Spergularia villosa
(Pers.) Cambess.Perennial; rootstock more or less woody; stems robust, spreading to erect, 10–35 cm long, glabrous below, glandular-hairy above; internodes 5–10(–15) mm long. Leaves linear-filiform, prominently awned, densely fasciculate, 10–25 mm long, 0.4–0.8 mm wide; upper leaves glandular-hairy; stipules lanceolate, long-acuminate, (4–)6–8 mm long, shortly connate, more or less silvery. Inflorescence many-flowered but lax; pedicels reflexed in fruit, c. twice length of sepals, densely glandular-hairy. Flowers 8–10 mm diam.; sepals 4–4.5 mm long, green, with dense glandular hairs 0.15–0.25(–0.4) mm long, margins narrowly membranous; petals shorter than sepals, white; stamens (3–)8–10. Capsules narrow-ovoid, to 6 mm long, much longer than sepals; seeds 0.4–0.6 mm long, smooth or obscurely tuberculate, red-brown, scariously winged or occasionally unwinged (or wing vestigial), the wing margin more or less minutely erose-dentate.

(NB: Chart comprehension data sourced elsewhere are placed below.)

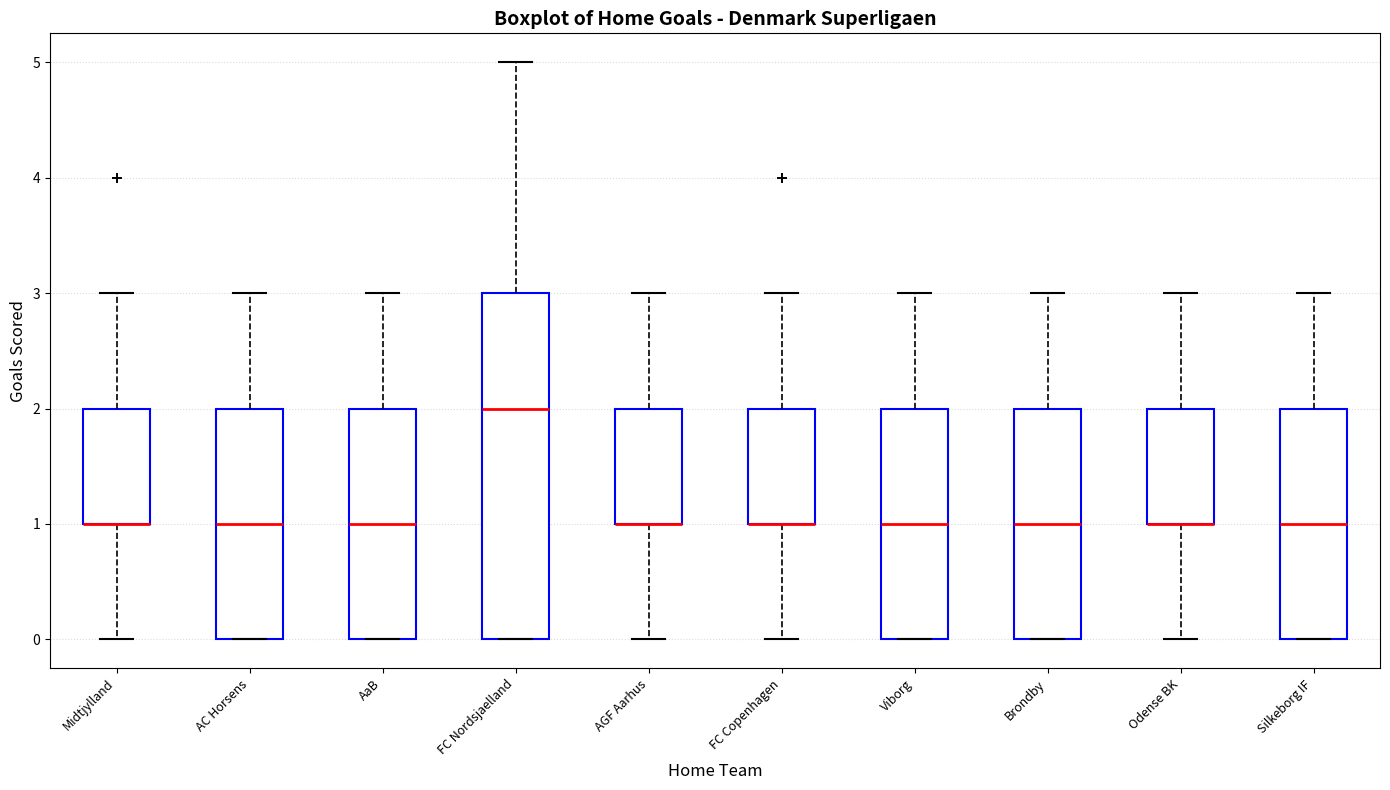

Reading left to right, transcribe this box plot: for each box, give where its median line is, the range the box spans, and where its two whiskers end, as read against the y-axis. The values are not printed on the chart, so give them approximately, as read against the axis.

Midtjylland: median 1 (drawn on the box's lower edge), box 1 to 2, whiskers 0 to 3
AC Horsens: median 1, box 0 to 2, whiskers 0 to 3
AaB: median 1, box 0 to 2, whiskers 0 to 3
FC Nordsjaelland: median 2, box 0 to 3, whiskers 0 to 5
AGF Aarhus: median 1 (drawn on the box's lower edge), box 1 to 2, whiskers 0 to 3
FC Copenhagen: median 1 (drawn on the box's lower edge), box 1 to 2, whiskers 0 to 3
Viborg: median 1, box 0 to 2, whiskers 0 to 3
Brondby: median 1, box 0 to 2, whiskers 0 to 3
Odense BK: median 1 (drawn on the box's lower edge), box 1 to 2, whiskers 0 to 3
Silkeborg IF: median 1, box 0 to 2, whiskers 0 to 3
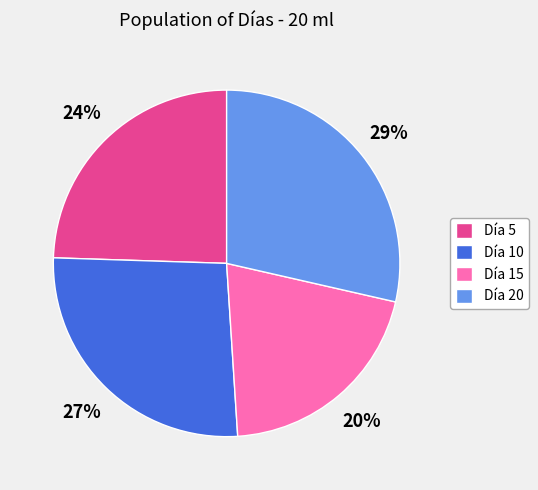

To the nearest percent, what is the combined percentage of Día 20 and Día 5?

53%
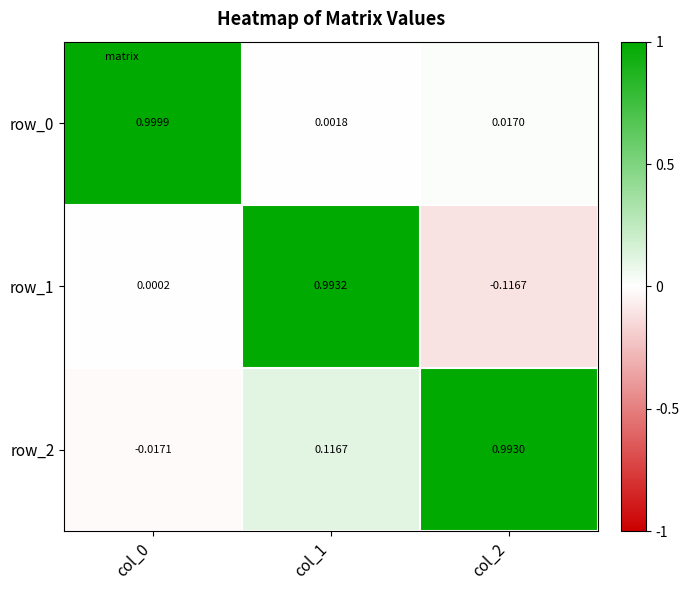

Is the value of row_1 at col_2 greater than the value of row_0 at col_2?

No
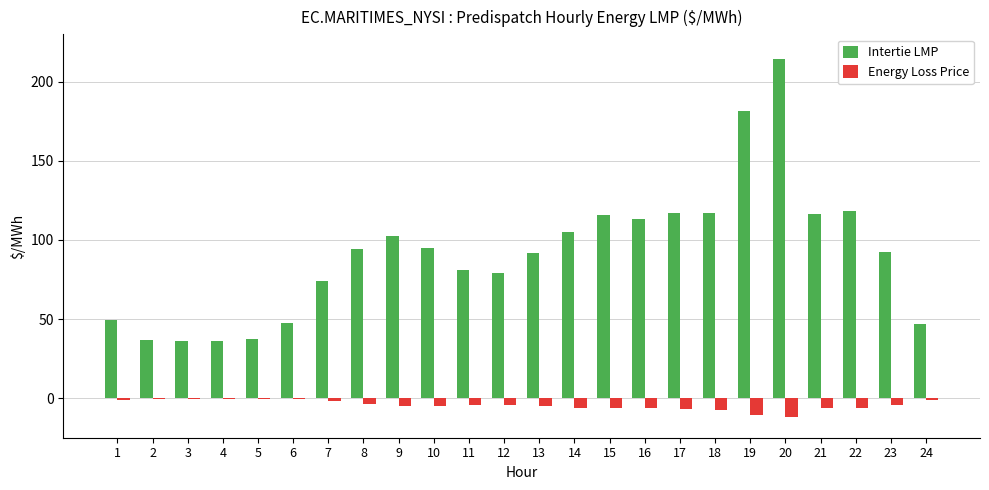

What is the maximum value for Intertie LMP?

214.2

Flowers Oct.–Nov.
Wim, VRiv, Gold, CVU, NIS. Also SA (naturalised). Scattered in central and northern Victoria (e.g. Bendigo area, Glenrowan, St Arnaud, Puck-apunyal), sometimes a weed in pastures.
Specimens in Victoria are much more robust than those from Chile, as outlined by Rossbach (1940).